WHAT TO WORK ON: Reproduce every entry exactly and leave its pictures out.

--

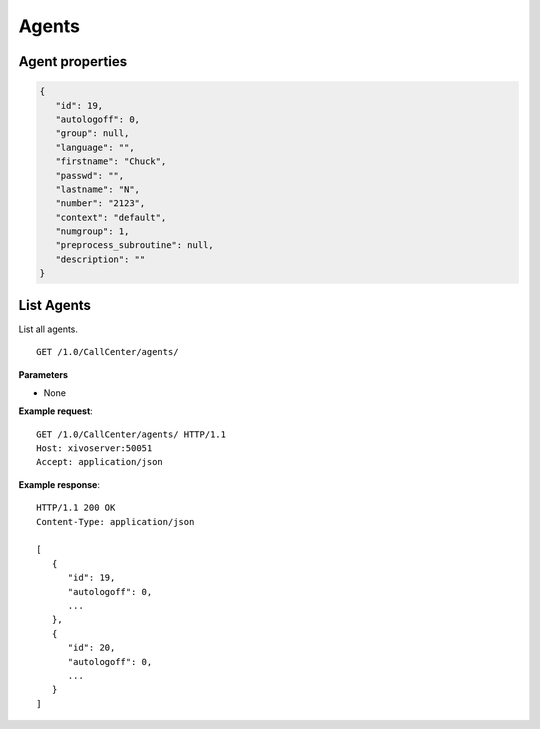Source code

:******
Agents
******

.. _agent_properties:

Agent properties
================

.. code-block:: javascript

   {
      "id": 19,
      "autologoff": 0,
      "group": null,
      "language": "",
      "firstname": "Chuck",
      "passwd": "",
      "lastname": "N",
      "number": "2123",
      "context": "default",
      "numgroup": 1,
      "preprocess_subroutine": null,
      "description": ""
   }


.. _list-agents:

List Agents
===========

List all agents.

::

   GET /1.0/CallCenter/agents/

**Parameters**

* None

**Example request**::

   GET /1.0/CallCenter/agents/ HTTP/1.1
   Host: xivoserver:50051
   Accept: application/json

**Example response**::

   HTTP/1.1 200 OK
   Content-Type: application/json

   [
      {
         "id": 19,
         "autologoff": 0,
         ...
      },
      {
         "id": 20,
         "autologoff": 0,
         ...
      }
   ]
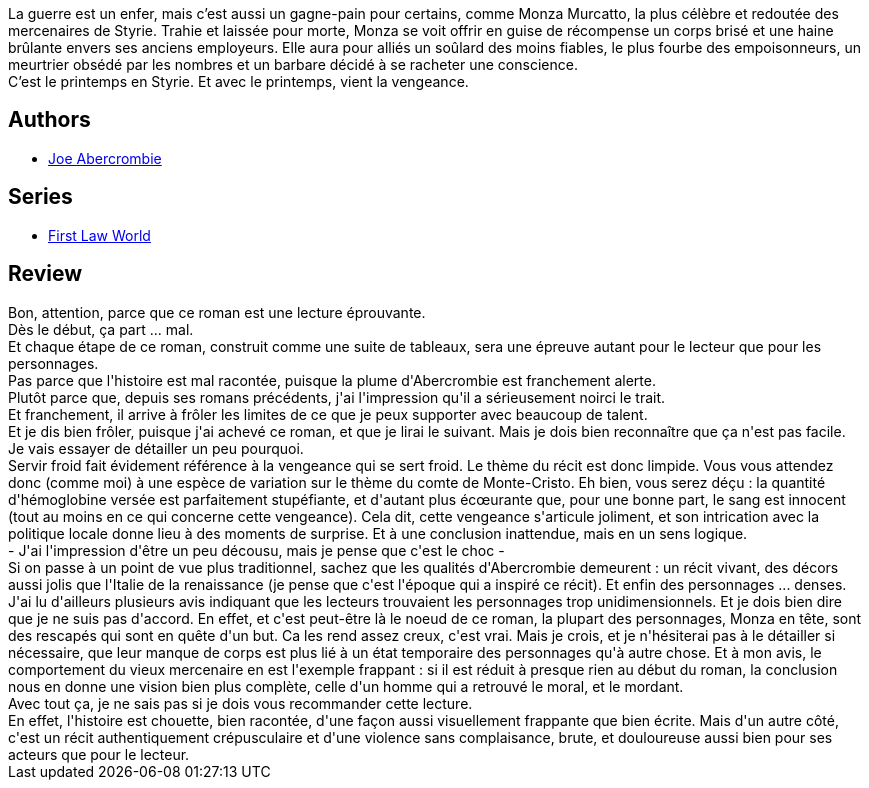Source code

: :jbake-type: post
:jbake-status: published
:jbake-title: Servir Froid
:jbake-tags:  complot, fantasy, guerre, mort, noir, politique,_année_2017,_mois_mars,_note_3,rayon-imaginaire,read
:jbake-date: 2017-03-26
:jbake-depth: ../../
:jbake-uri: goodreads/books/9782811218249.adoc
:jbake-bigImage: https://i.gr-assets.com/images/S/compressed.photo.goodreads.com/books/1489003706l/34514231._SX98_.jpg
:jbake-smallImage: https://i.gr-assets.com/images/S/compressed.photo.goodreads.com/books/1489003706l/34514231._SY75_.jpg
:jbake-source: https://www.goodreads.com/book/show/34514231
:jbake-style: goodreads goodreads-book

++++
<div class="book-description">
La guerre est un enfer, mais c’est aussi un gagne-pain pour certains, comme Monza Murcatto, la plus célèbre et redoutée des mercenaires de Styrie. Trahie et laissée pour morte, Monza se voit offrir en guise de récompense un corps brisé et une haine brûlante envers ses anciens employeurs. Elle aura pour alliés un soûlard des moins fiables, le plus fourbe des empoisonneurs, un meurtrier obsédé par les nombres et un barbare décidé à se racheter une conscience.<br />C’est le printemps en Styrie. Et avec le printemps, vient la vengeance.
</div>
++++


## Authors
* link:../authors/276660.html[Joe Abercrombie]

## Series
* link:../series/First_Law_World.html[First Law World]

## Review

++++
Bon, attention, parce que ce roman est une lecture éprouvante.<br/>Dès le début, ça part ... mal.<br/>Et chaque étape de ce roman, construit comme une suite de tableaux, sera une épreuve autant pour le lecteur que pour les personnages.<br/>Pas parce que l'histoire est mal racontée, puisque la plume d'Abercrombie est franchement alerte.<br/>Plutôt parce que, depuis ses romans précédents, j'ai l'impression qu'il a sérieusement noirci le trait.<br/>Et franchement, il arrive à frôler les limites de ce que je peux supporter avec beaucoup de talent.<br/>Et je dis bien frôler, puisque j'ai achevé ce roman, et que je lirai le suivant. Mais je dois bien reconnaître que ça n'est pas facile.<br/>Je vais essayer de détailler un peu pourquoi.<br/>Servir froid fait évidement référence à la vengeance qui se sert froid. Le thème du récit est donc limpide. Vous vous attendez donc (comme moi) à une espèce de variation sur le thème du comte de Monte-Cristo. Eh bien, vous serez déçu : la quantité d'hémoglobine versée est parfaitement stupéfiante, et d'autant plus écœurante que, pour une bonne part, le sang est innocent (tout au moins en ce qui concerne cette vengeance). Cela dit, cette vengeance s'articule joliment, et son intrication avec la politique locale donne lieu à des moments de surprise. Et à une conclusion inattendue, mais en un sens logique.<br/> - J'ai l'impression d'être un peu décousu, mais je pense que c'est le choc -<br/>Si on passe à un point de vue plus traditionnel, sachez que les qualités d'Abercrombie demeurent : un récit vivant, des décors aussi jolis que l'Italie de la renaissance (je pense que c'est l'époque qui a inspiré ce récit). Et enfin des personnages ... denses.<br/>J'ai lu d'ailleurs plusieurs avis indiquant que les lecteurs trouvaient les personnages trop unidimensionnels. Et je dois bien dire que je ne suis pas d'accord. En effet, et c'est peut-être là le noeud de ce roman, la plupart des personnages, Monza en tête, sont des rescapés qui sont en quête d'un but. Ca les rend assez creux, c'est vrai. Mais je crois, et je n'hésiterai pas à le détailler si nécessaire, que leur manque de corps est plus lié à un état temporaire des personnages qu'à autre chose. Et à mon avis, le comportement du vieux mercenaire en est l'exemple frappant : si il est réduit à presque rien au début du roman, la conclusion nous en donne une vision bien plus complète, celle d'un homme qui a retrouvé le moral, et le mordant.<br/>Avec tout ça, je ne sais pas si je dois vous recommander cette lecture.<br/>En effet, l'histoire est chouette, bien racontée, d'une façon aussi visuellement frappante que bien écrite. Mais d'un autre côté, c'est un récit authentiquement crépusculaire et d'une violence sans complaisance, brute, et douloureuse aussi bien pour ses acteurs que pour le lecteur.
++++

--

EXERCISE OUTPUT:
Source code

:******
Agents
******

.. _agent_properties:

Agent properties
================

.. code-block:: javascript

   {
      "id": 19,
      "autologoff": 0,
      "group": null,
      "language": "",
      "firstname": "Chuck",
      "passwd": "",
      "lastname": "N",
      "number": "2123",
      "context": "default",
      "numgroup": 1,
      "preprocess_subroutine": null,
      "description": ""
   }


.. _list-agents:

List Agents
===========

List all agents.

::

   GET /1.0/CallCenter/agents/

**Parameters**

* None

**Example request**::

   GET /1.0/CallCenter/agents/ HTTP/1.1
   Host: xivoserver:50051
   Accept: application/json

**Example response**::

   HTTP/1.1 200 OK
   Content-Type: application/json

   [
      {
         "id": 19,
         "autologoff": 0,
         ...
      },
      {
         "id": 20,
         "autologoff": 0,
         ...
      }
   ]
Source code

: :jbake-type: post
:jbake-status: published
:jbake-title: Servir Froid
:jbake-tags:  complot, fantasy, guerre, mort, noir, politique,_année_2017,_mois_mars,_note_3,rayon-imaginaire,read
:jbake-date: 2017-03-26
:jbake-depth: ../../
:jbake-uri: goodreads/books/9782811218249.adoc
:jbake-bigImage: https://i.gr-assets.com/images/S/compressed.photo.goodreads.com/books/1489003706l/34514231._SX98_.jpg
:jbake-smallImage: https://i.gr-assets.com/images/S/compressed.photo.goodreads.com/books/1489003706l/34514231._SY75_.jpg
:jbake-source: https://www.goodreads.com/book/show/34514231
:jbake-style: goodreads goodreads-book

++++
<div class="book-description">
La guerre est un enfer, mais c’est aussi un gagne-pain pour certains, comme Monza Murcatto, la plus célèbre et redoutée des mercenaires de Styrie. Trahie et laissée pour morte, Monza se voit offrir en guise de récompense un corps brisé et une haine brûlante envers ses anciens employeurs. Elle aura pour alliés un soûlard des moins fiables, le plus fourbe des empoisonneurs, un meurtrier obsédé par les nombres et un barbare décidé à se racheter une conscience.<br />C’est le printemps en Styrie. Et avec le printemps, vient la vengeance.
</div>
++++


## Authors
* link:../authors/276660.html[Joe Abercrombie]

## Series
* link:../series/First_Law_World.html[First Law World]

## Review

++++
Bon, attention, parce que ce roman est une lecture éprouvante.<br/>Dès le début, ça part ... mal.<br/>Et chaque étape de ce roman, construit comme une suite de tableaux, sera une épreuve autant pour le lecteur que pour les personnages.<br/>Pas parce que l'histoire est mal racontée, puisque la plume d'Abercrombie est franchement alerte.<br/>Plutôt parce que, depuis ses romans précédents, j'ai l'impression qu'il a sérieusement noirci le trait.<br/>Et franchement, il arrive à frôler les limites de ce que je peux supporter avec beaucoup de talent.<br/>Et je dis bien frôler, puisque j'ai achevé ce roman, et que je lirai le suivant. Mais je dois bien reconnaître que ça n'est pas facile.<br/>Je vais essayer de détailler un peu pourquoi.<br/>Servir froid fait évidement référence à la vengeance qui se sert froid. Le thème du récit est donc limpide. Vous vous attendez donc (comme moi) à une espèce de variation sur le thème du comte de Monte-Cristo. Eh bien, vous serez déçu : la quantité d'hémoglobine versée est parfaitement stupéfiante, et d'autant plus écœurante que, pour une bonne part, le sang est innocent (tout au moins en ce qui concerne cette vengeance). Cela dit, cette vengeance s'articule joliment, et son intrication avec la politique locale donne lieu à des moments de surprise. Et à une conclusion inattendue, mais en un sens logique.<br/> - J'ai l'impression d'être un peu décousu, mais je pense que c'est le choc -<br/>Si on passe à un point de vue plus traditionnel, sachez que les qualités d'Abercrombie demeurent : un récit vivant, des décors aussi jolis que l'Italie de la renaissance (je pense que c'est l'époque qui a inspiré ce récit). Et enfin des personnages ... denses.<br/>J'ai lu d'ailleurs plusieurs avis indiquant que les lecteurs trouvaient les personnages trop unidimensionnels. Et je dois bien dire que je ne suis pas d'accord. En effet, et c'est peut-être là le noeud de ce roman, la plupart des personnages, Monza en tête, sont des rescapés qui sont en quête d'un but. Ca les rend assez creux, c'est vrai. Mais je crois, et je n'hésiterai pas à le détailler si nécessaire, que leur manque de corps est plus lié à un état temporaire des personnages qu'à autre chose. Et à mon avis, le comportement du vieux mercenaire en est l'exemple frappant : si il est réduit à presque rien au début du roman, la conclusion nous en donne une vision bien plus complète, celle d'un homme qui a retrouvé le moral, et le mordant.<br/>Avec tout ça, je ne sais pas si je dois vous recommander cette lecture.<br/>En effet, l'histoire est chouette, bien racontée, d'une façon aussi visuellement frappante que bien écrite. Mais d'un autre côté, c'est un récit authentiquement crépusculaire et d'une violence sans complaisance, brute, et douloureuse aussi bien pour ses acteurs que pour le lecteur.
++++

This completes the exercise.